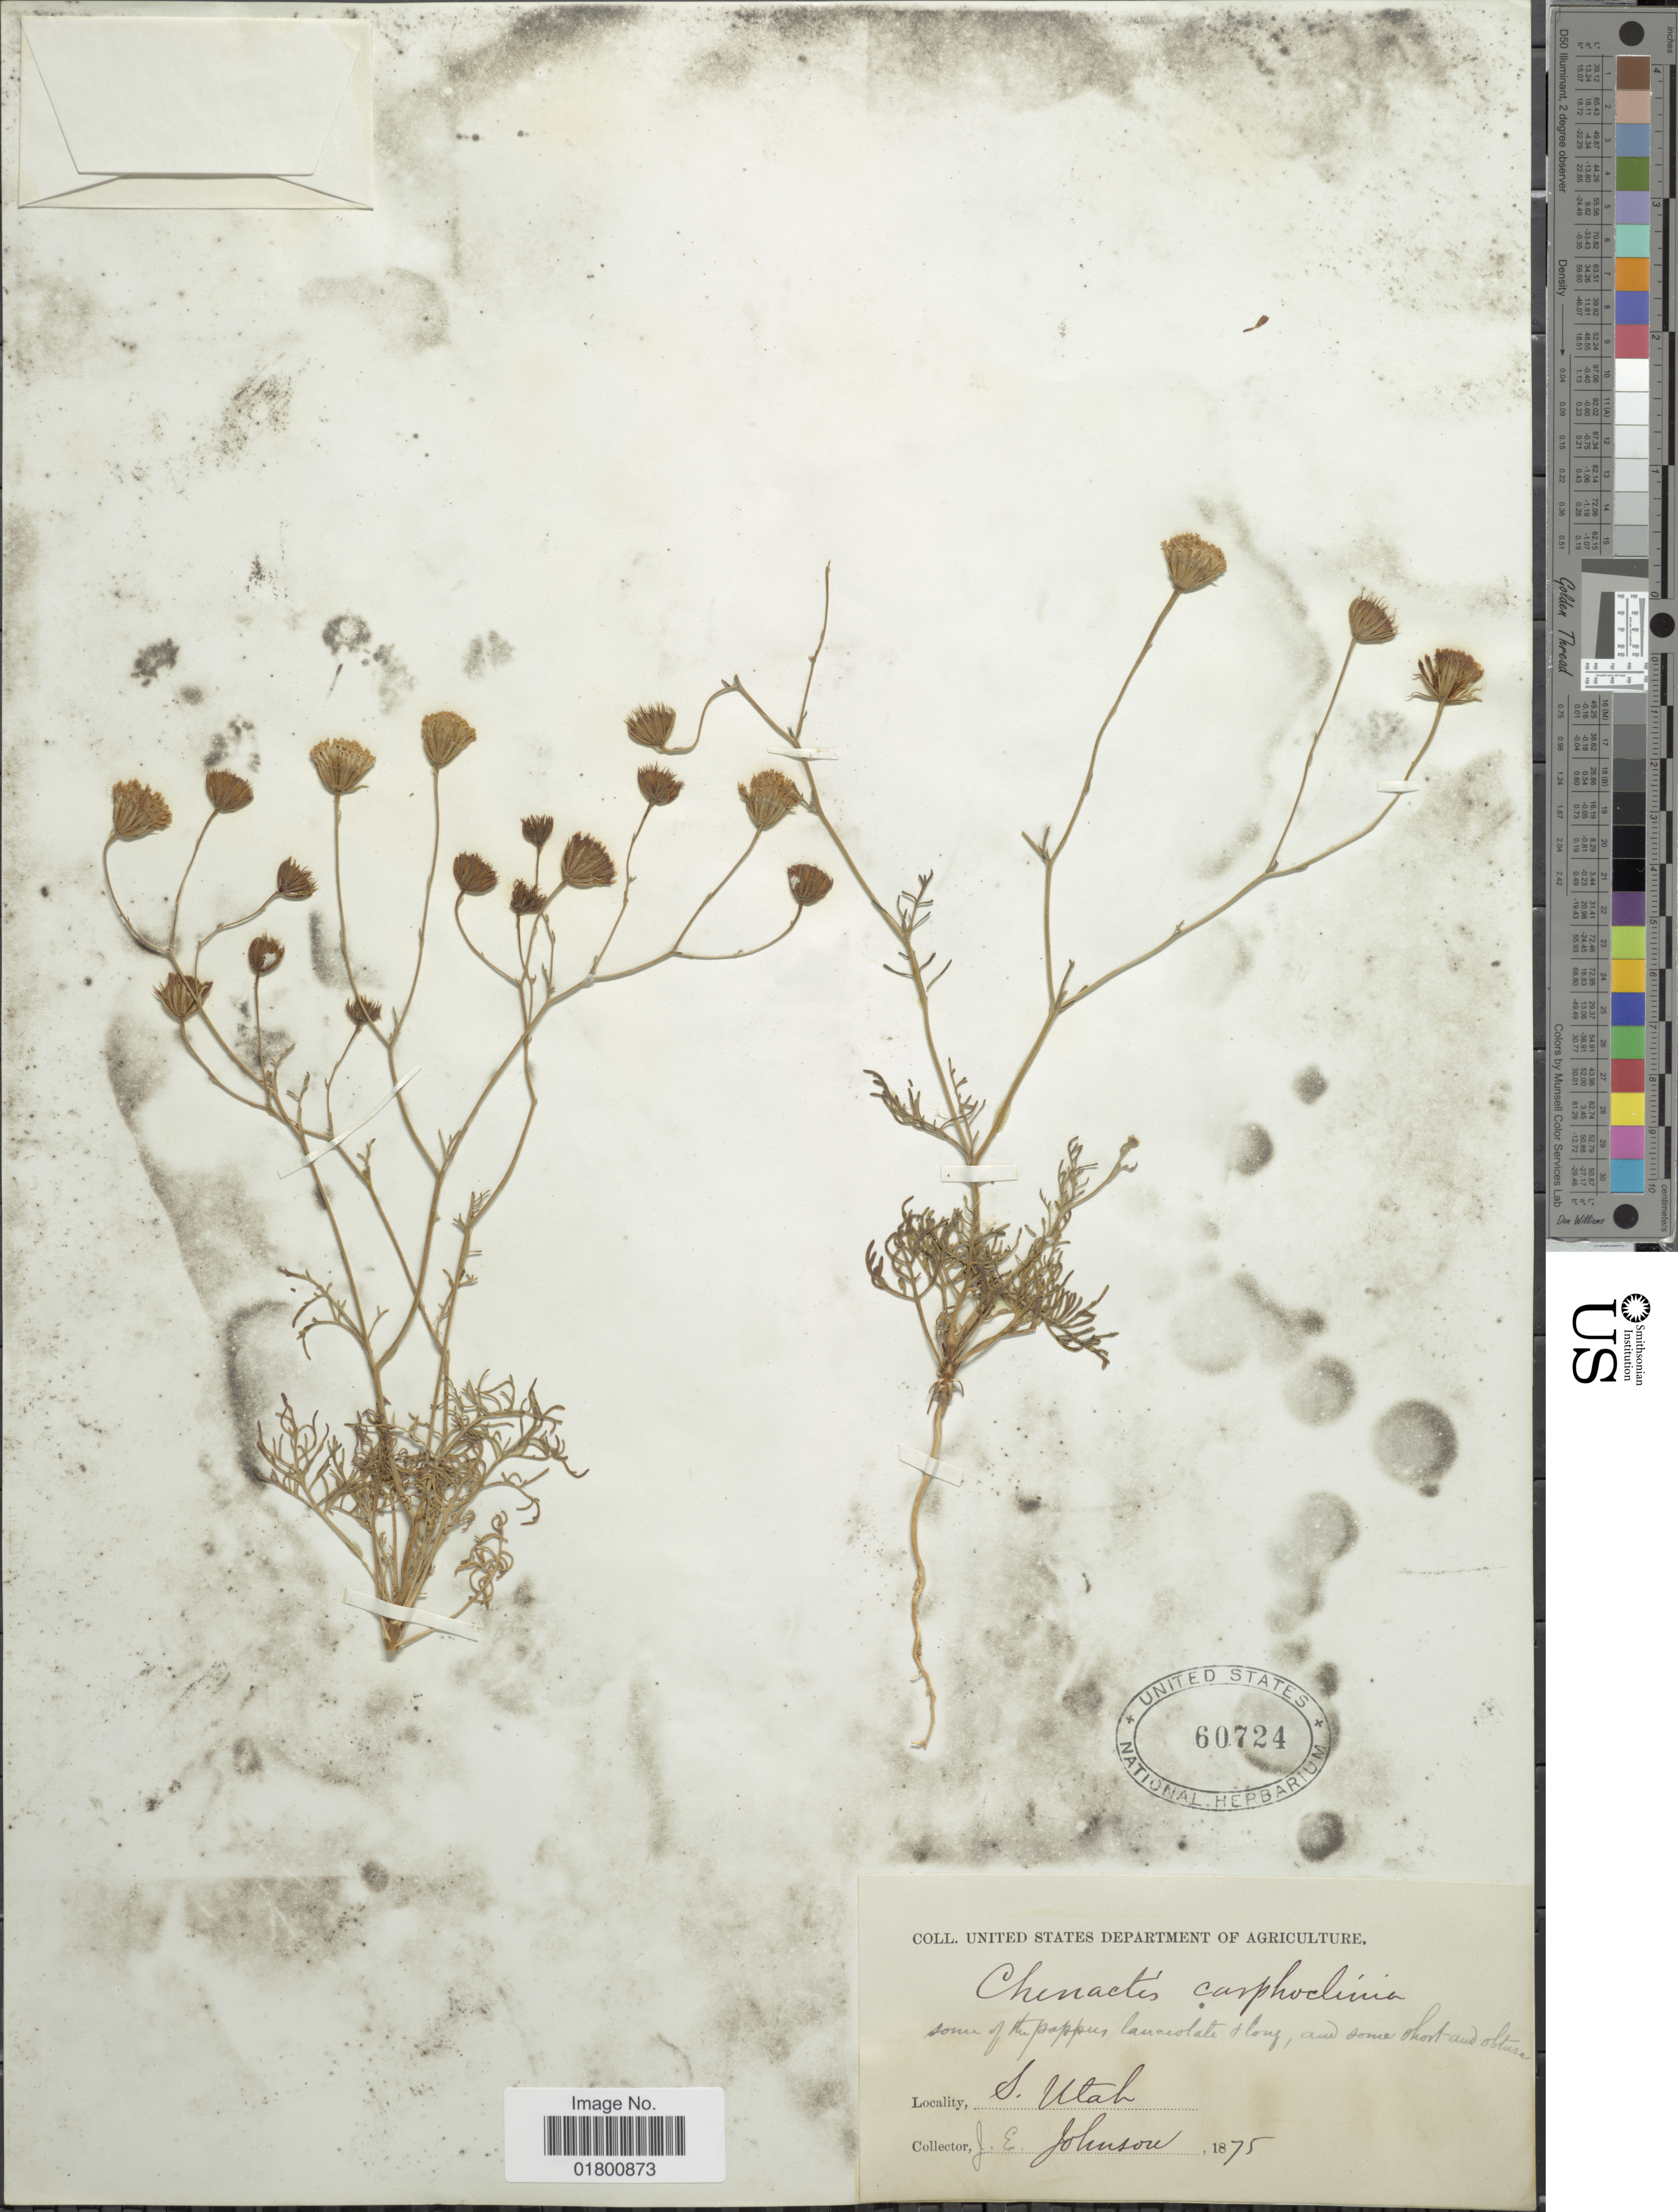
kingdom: Plantae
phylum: Tracheophyta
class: Magnoliopsida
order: Asterales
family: Asteraceae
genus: Chaenactis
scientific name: Chaenactis carphoclinia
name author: A. Gray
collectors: J. E. Johnson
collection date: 1875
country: United States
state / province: Utah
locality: S. Utah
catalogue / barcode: US 60724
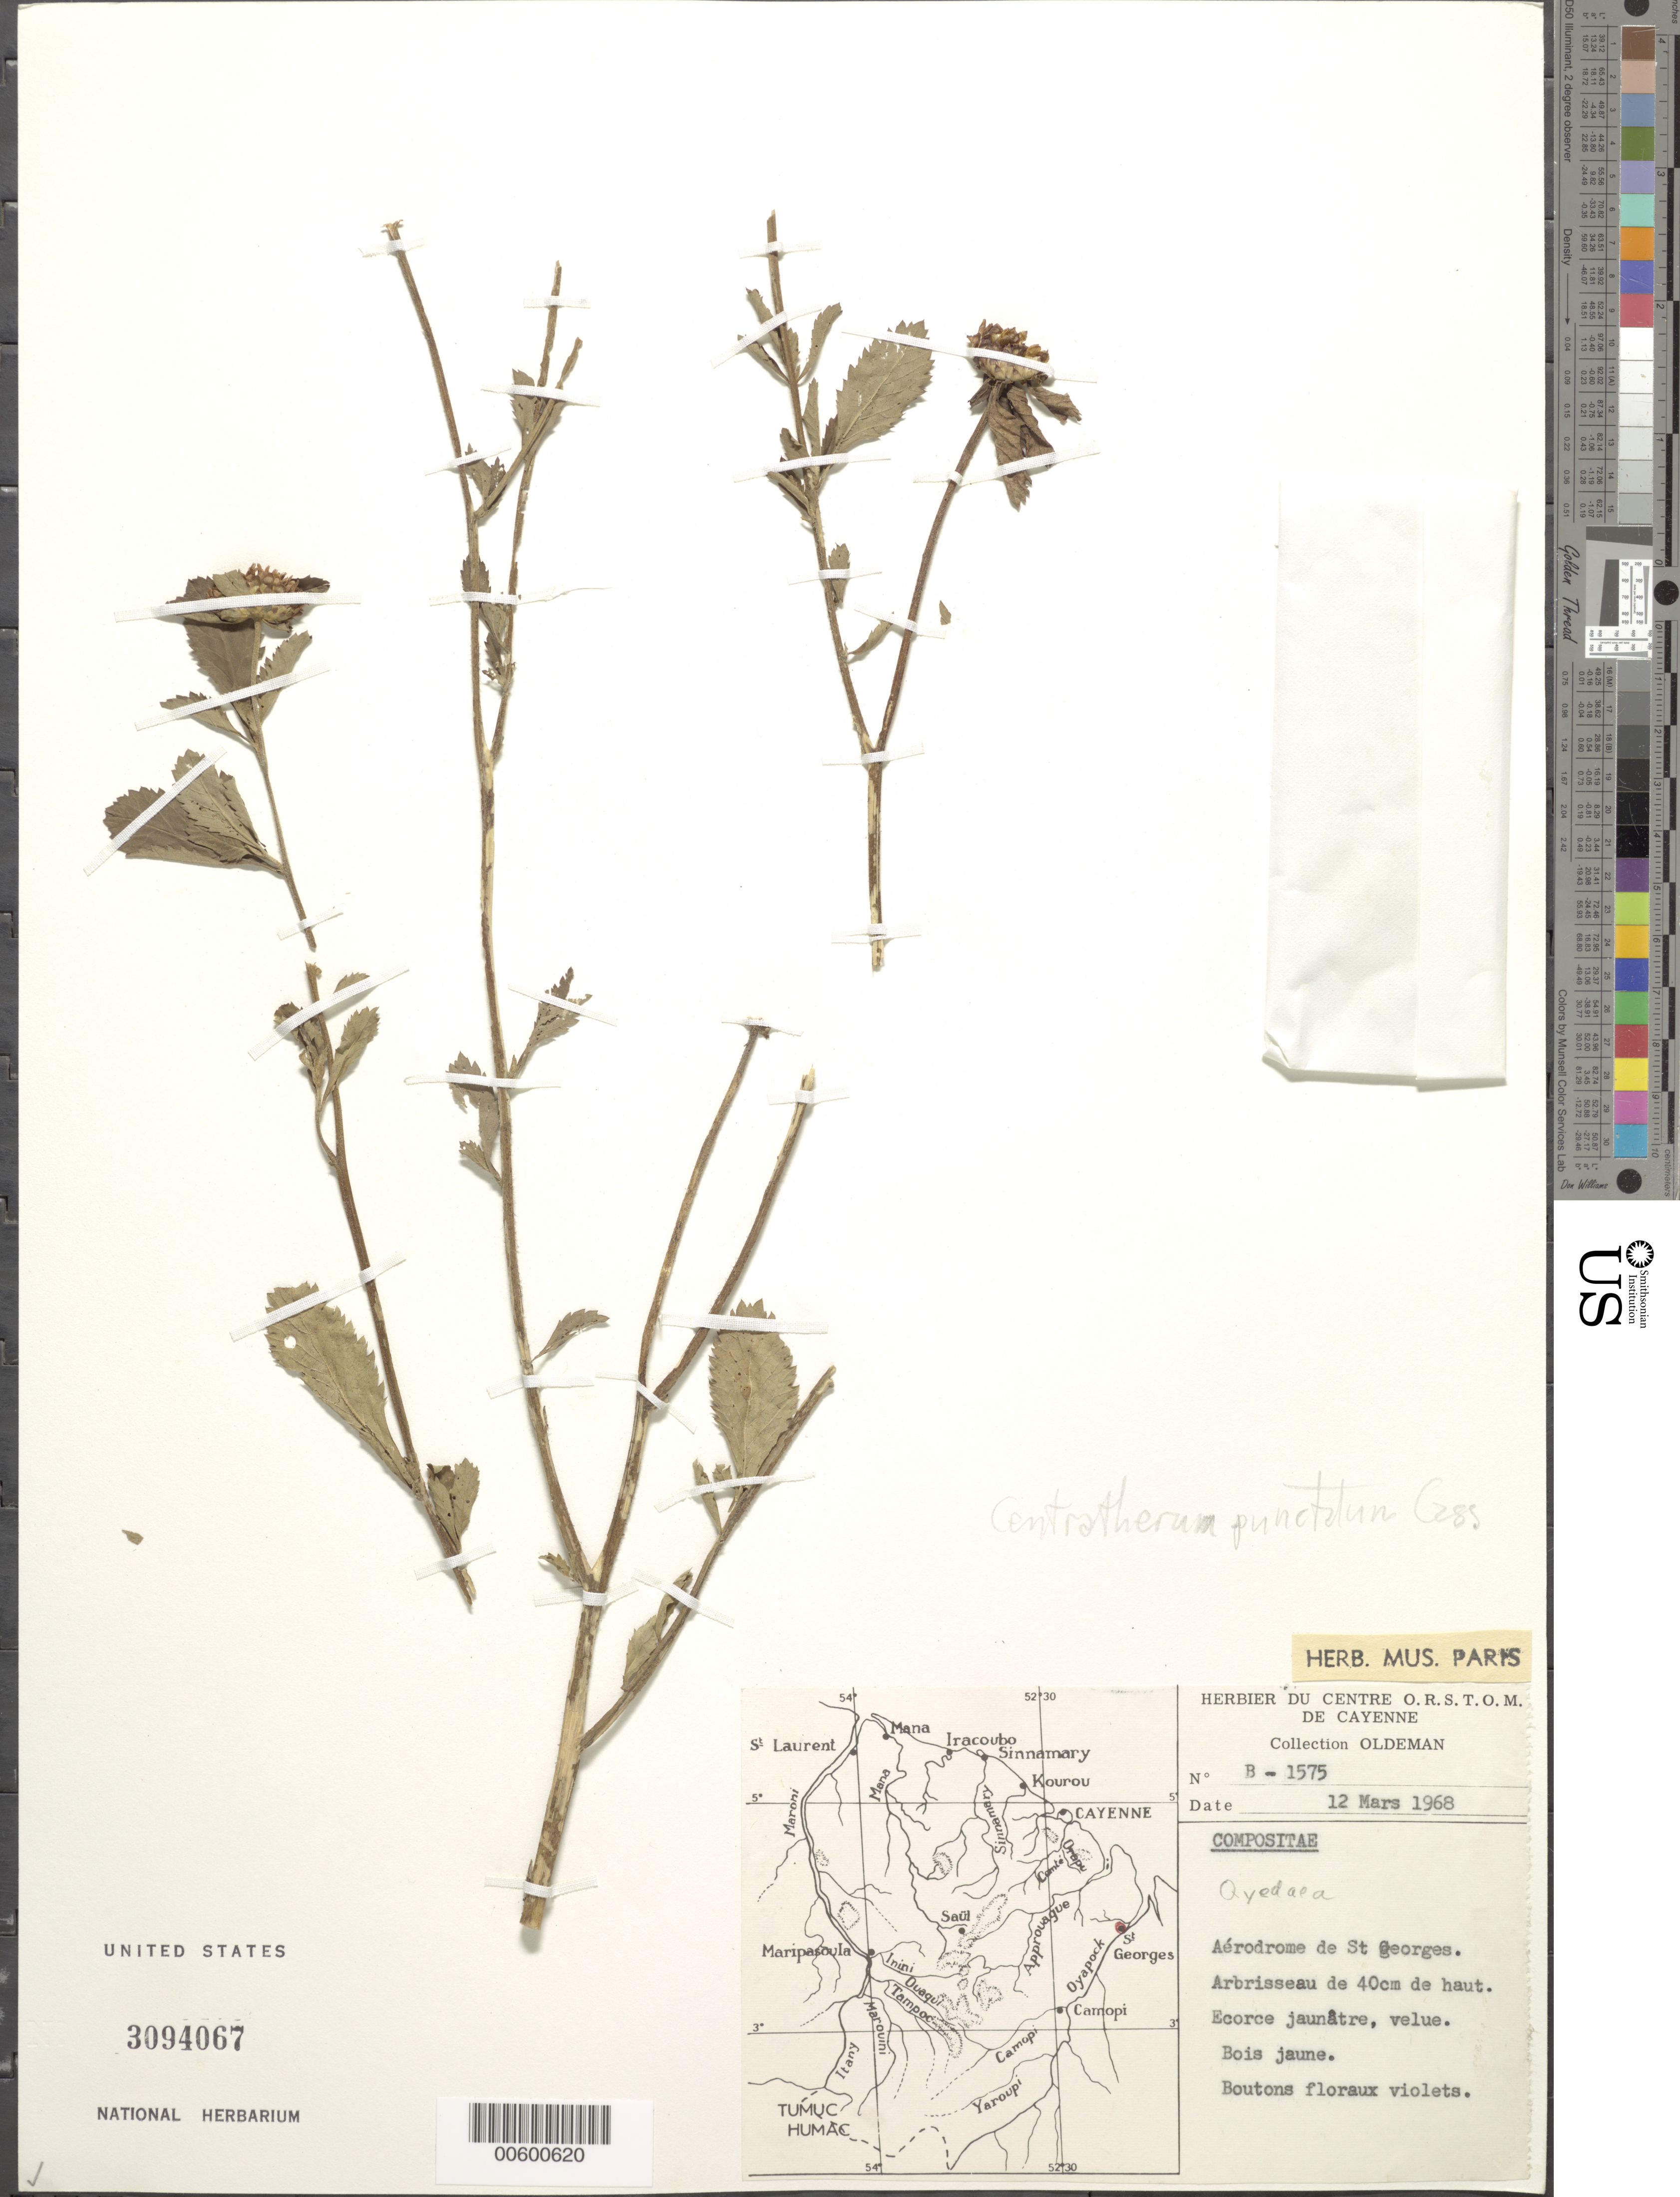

▶ Brief: Rewrite all the data above, changing "collectors" to "collected by" and keeping everything else the same. Leave the pictures out.

▶ Response to this task:
kingdom: Plantae
phylum: Tracheophyta
class: Magnoliopsida
order: Asterales
family: Asteraceae
genus: Chaenactis
scientific name: Chaenactis carphoclinia
name author: A. Gray
collected by: J. E. Johnson
collection date: 1875
country: United States
state / province: Utah
locality: S. Utah
catalogue / barcode: US 60724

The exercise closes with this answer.